Task statement.
Reproduce the entries below exactly, but only from the line containing "M2496 84H2510V90H2496Z" to the line containing "1.2L3.7 5.4L0 3.3L-3.7", inclusive.
[Data shown]
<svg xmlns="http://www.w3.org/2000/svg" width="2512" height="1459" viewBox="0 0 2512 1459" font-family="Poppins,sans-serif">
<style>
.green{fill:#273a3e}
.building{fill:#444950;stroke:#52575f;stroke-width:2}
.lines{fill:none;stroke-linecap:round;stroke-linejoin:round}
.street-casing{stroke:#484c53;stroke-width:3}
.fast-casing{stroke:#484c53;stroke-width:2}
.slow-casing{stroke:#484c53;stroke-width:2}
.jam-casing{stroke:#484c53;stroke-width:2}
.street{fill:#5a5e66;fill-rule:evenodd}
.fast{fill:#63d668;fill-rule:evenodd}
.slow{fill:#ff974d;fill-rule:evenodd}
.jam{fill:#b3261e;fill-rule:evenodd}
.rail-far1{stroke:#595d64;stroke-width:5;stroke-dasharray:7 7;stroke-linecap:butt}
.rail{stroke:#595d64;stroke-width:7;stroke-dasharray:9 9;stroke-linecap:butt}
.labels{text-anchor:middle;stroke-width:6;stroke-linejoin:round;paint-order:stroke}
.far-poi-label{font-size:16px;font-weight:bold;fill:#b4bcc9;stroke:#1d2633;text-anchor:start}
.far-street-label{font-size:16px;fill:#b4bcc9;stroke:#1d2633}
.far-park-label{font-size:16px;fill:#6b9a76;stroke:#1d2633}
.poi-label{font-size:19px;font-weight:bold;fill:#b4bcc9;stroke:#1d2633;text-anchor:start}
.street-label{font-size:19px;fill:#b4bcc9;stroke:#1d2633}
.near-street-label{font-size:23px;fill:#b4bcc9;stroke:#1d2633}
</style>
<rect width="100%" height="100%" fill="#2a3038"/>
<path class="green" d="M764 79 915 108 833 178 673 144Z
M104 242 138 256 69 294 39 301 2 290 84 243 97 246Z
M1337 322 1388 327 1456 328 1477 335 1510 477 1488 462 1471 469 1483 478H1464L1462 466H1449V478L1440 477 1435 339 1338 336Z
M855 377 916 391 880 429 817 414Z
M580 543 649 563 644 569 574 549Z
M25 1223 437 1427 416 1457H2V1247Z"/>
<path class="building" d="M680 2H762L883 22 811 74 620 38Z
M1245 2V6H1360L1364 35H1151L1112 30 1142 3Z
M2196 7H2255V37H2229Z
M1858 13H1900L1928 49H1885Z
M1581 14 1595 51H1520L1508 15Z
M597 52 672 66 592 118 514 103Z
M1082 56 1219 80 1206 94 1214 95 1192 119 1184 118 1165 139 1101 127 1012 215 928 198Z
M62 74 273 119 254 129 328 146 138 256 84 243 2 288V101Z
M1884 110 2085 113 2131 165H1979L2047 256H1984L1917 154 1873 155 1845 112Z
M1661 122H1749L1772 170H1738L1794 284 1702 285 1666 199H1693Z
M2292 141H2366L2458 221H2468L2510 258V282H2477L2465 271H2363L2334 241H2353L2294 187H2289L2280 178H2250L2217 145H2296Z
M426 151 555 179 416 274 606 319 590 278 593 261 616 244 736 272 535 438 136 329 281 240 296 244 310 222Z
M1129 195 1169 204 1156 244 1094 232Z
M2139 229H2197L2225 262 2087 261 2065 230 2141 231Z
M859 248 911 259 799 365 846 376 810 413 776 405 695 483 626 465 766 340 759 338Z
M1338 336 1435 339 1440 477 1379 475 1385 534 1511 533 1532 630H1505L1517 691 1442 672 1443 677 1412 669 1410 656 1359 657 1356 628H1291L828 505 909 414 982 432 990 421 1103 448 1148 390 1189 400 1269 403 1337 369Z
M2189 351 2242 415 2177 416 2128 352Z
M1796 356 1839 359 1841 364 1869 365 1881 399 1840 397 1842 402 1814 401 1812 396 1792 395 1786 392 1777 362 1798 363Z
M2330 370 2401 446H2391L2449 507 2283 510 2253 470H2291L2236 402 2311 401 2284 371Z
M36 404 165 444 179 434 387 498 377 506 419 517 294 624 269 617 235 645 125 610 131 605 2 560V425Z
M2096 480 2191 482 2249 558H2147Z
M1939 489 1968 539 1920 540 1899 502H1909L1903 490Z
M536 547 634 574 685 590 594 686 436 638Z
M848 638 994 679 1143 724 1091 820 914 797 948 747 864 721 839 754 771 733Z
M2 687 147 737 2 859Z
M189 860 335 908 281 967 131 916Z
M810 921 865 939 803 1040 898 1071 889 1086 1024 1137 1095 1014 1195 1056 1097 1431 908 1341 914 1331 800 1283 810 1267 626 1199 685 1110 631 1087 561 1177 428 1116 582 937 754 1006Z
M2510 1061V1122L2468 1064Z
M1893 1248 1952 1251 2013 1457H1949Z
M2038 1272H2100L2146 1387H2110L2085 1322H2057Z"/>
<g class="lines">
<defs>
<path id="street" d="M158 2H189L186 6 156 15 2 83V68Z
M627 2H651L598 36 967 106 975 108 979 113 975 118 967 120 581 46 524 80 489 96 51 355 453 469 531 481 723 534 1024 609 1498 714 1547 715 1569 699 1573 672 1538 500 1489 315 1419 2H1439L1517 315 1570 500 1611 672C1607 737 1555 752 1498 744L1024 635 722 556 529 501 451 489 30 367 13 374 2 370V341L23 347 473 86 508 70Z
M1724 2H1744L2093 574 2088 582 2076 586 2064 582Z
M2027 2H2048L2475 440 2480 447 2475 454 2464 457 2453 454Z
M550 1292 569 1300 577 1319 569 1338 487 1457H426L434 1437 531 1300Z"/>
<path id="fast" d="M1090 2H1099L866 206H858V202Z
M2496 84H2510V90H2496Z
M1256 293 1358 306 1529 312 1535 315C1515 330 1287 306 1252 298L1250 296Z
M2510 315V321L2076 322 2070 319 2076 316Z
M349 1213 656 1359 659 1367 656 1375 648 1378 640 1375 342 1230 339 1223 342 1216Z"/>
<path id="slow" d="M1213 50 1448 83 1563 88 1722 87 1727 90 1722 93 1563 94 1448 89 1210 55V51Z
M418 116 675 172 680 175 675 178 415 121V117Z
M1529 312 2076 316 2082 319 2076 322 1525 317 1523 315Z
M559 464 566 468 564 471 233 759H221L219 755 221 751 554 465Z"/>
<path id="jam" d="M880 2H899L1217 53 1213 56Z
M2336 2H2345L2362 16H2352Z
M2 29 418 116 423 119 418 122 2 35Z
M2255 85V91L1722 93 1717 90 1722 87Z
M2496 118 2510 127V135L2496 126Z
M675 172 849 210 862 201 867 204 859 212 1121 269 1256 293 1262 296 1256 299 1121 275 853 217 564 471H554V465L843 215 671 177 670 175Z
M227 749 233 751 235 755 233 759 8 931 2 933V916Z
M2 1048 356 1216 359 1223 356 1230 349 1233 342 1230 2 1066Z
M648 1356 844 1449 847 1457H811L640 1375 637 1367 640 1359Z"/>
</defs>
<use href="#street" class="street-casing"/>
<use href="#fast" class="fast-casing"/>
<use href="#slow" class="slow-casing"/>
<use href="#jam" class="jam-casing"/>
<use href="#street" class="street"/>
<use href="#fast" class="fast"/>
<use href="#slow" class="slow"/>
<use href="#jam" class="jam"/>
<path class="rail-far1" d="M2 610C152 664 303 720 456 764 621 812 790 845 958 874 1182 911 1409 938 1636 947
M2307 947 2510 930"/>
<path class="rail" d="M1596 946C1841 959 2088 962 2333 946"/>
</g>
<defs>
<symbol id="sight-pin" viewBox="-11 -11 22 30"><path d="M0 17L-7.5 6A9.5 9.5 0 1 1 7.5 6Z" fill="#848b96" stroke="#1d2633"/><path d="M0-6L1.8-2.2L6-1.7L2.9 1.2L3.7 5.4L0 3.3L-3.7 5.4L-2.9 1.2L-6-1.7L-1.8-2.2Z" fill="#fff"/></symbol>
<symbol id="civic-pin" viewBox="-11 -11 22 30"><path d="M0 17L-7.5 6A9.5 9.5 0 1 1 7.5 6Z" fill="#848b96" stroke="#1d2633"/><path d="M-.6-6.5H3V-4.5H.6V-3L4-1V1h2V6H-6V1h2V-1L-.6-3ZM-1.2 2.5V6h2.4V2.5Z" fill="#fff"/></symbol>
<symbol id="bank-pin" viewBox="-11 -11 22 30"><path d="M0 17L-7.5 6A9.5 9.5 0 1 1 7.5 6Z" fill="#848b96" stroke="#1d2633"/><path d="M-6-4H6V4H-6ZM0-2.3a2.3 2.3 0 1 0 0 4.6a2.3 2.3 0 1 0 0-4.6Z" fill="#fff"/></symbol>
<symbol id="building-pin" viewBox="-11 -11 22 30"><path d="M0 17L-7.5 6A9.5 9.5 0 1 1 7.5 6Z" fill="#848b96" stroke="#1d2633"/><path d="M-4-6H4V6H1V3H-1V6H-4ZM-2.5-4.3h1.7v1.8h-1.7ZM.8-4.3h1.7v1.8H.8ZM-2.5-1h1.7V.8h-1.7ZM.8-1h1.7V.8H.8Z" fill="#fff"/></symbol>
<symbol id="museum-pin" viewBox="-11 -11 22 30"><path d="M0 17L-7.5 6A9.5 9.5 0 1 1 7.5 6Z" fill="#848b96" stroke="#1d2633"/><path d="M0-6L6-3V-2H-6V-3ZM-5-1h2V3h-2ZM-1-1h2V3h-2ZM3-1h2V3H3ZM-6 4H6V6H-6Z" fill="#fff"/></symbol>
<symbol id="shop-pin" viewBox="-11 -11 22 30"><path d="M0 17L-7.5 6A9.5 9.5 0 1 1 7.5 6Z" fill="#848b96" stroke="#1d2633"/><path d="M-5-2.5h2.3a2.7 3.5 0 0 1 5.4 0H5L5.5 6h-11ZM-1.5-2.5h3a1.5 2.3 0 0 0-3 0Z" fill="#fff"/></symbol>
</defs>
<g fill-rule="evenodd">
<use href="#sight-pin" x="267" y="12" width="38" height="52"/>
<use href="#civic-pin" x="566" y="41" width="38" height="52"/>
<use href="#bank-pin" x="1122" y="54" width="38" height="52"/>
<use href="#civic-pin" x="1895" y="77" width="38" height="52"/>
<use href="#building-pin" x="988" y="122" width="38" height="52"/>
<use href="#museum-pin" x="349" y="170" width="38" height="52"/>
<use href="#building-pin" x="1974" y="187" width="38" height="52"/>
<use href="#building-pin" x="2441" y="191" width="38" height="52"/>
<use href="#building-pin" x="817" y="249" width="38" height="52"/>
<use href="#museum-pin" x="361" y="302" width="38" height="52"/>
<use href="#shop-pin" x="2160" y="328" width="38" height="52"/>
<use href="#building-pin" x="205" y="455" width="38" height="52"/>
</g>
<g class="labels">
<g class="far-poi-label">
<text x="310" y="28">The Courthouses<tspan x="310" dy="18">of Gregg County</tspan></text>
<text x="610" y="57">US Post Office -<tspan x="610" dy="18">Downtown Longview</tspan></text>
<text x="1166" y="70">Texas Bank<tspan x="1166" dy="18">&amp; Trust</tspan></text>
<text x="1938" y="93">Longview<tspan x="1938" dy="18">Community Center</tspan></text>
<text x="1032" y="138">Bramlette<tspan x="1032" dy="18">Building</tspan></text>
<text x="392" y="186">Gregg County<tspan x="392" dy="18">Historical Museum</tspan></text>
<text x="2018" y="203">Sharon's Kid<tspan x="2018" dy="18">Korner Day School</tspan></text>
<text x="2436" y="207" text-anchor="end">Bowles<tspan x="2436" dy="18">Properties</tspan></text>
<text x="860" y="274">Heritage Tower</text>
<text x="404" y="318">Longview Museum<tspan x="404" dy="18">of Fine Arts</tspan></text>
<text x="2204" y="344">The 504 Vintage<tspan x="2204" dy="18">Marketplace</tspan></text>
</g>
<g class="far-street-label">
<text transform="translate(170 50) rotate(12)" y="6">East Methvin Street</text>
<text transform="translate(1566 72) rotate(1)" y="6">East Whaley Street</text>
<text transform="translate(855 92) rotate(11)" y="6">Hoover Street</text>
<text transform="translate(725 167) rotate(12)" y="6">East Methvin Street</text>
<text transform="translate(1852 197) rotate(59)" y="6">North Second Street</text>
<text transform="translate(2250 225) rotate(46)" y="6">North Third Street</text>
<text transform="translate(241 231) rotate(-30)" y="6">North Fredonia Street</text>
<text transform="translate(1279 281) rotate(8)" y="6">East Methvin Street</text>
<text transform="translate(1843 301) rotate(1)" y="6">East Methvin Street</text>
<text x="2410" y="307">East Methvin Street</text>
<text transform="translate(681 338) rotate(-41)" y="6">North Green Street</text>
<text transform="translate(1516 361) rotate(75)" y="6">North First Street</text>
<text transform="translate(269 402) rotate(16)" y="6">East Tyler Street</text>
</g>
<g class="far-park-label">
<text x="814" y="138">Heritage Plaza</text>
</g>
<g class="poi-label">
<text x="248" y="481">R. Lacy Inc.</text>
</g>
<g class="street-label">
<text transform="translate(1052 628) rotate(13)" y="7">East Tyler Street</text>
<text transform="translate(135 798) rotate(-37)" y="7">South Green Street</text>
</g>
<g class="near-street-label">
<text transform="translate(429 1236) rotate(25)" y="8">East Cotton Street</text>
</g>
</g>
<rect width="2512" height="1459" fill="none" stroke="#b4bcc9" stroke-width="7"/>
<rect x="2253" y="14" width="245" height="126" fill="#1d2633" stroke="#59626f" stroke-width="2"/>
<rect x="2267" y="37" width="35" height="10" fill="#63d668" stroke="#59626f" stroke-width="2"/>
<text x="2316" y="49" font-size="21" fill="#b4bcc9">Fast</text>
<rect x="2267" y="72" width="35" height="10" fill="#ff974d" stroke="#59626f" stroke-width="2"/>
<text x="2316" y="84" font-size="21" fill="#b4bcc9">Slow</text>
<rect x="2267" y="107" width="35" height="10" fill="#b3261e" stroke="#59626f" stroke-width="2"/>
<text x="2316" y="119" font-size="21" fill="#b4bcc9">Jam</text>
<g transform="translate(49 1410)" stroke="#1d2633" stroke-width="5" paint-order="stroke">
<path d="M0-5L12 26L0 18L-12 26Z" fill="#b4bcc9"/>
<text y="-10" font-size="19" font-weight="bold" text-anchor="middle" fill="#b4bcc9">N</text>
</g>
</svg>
[/Data shown]
Solved exercise.
M2496 84H2510V90H2496Z
M1256 293 1358 306 1529 312 1535 315C1515 330 1287 306 1252 298L1250 296Z
M2510 315V321L2076 322 2070 319 2076 316Z
M349 1213 656 1359 659 1367 656 1375 648 1378 640 1375 342 1230 339 1223 342 1216Z"/>
<path id="slow" d="M1213 50 1448 83 1563 88 1722 87 1727 90 1722 93 1563 94 1448 89 1210 55V51Z
M418 116 675 172 680 175 675 178 415 121V117Z
M1529 312 2076 316 2082 319 2076 322 1525 317 1523 315Z
M559 464 566 468 564 471 233 759H221L219 755 221 751 554 465Z"/>
<path id="jam" d="M880 2H899L1217 53 1213 56Z
M2336 2H2345L2362 16H2352Z
M2 29 418 116 423 119 418 122 2 35Z
M2255 85V91L1722 93 1717 90 1722 87Z
M2496 118 2510 127V135L2496 126Z
M675 172 849 210 862 201 867 204 859 212 1121 269 1256 293 1262 296 1256 299 1121 275 853 217 564 471H554V465L843 215 671 177 670 175Z
M227 749 233 751 235 755 233 759 8 931 2 933V916Z
M2 1048 356 1216 359 1223 356 1230 349 1233 342 1230 2 1066Z
M648 1356 844 1449 847 1457H811L640 1375 637 1367 640 1359Z"/>
</defs>
<use href="#street" class="street-casing"/>
<use href="#fast" class="fast-casing"/>
<use href="#slow" class="slow-casing"/>
<use href="#jam" class="jam-casing"/>
<use href="#street" class="street"/>
<use href="#fast" class="fast"/>
<use href="#slow" class="slow"/>
<use href="#jam" class="jam"/>
<path class="rail-far1" d="M2 610C152 664 303 720 456 764 621 812 790 845 958 874 1182 911 1409 938 1636 947
M2307 947 2510 930"/>
<path class="rail" d="M1596 946C1841 959 2088 962 2333 946"/>
</g>
<defs>
<symbol id="sight-pin" viewBox="-11 -11 22 30"><path d="M0 17L-7.5 6A9.5 9.5 0 1 1 7.5 6Z" fill="#848b96" stroke="#1d2633"/><path d="M0-6L1.8-2.2L6-1.7L2.9 1.2L3.7 5.4L0 3.3L-3.7 5.4L-2.9 1.2L-6-1.7L-1.8-2.2Z" fill="#fff"/></symbol>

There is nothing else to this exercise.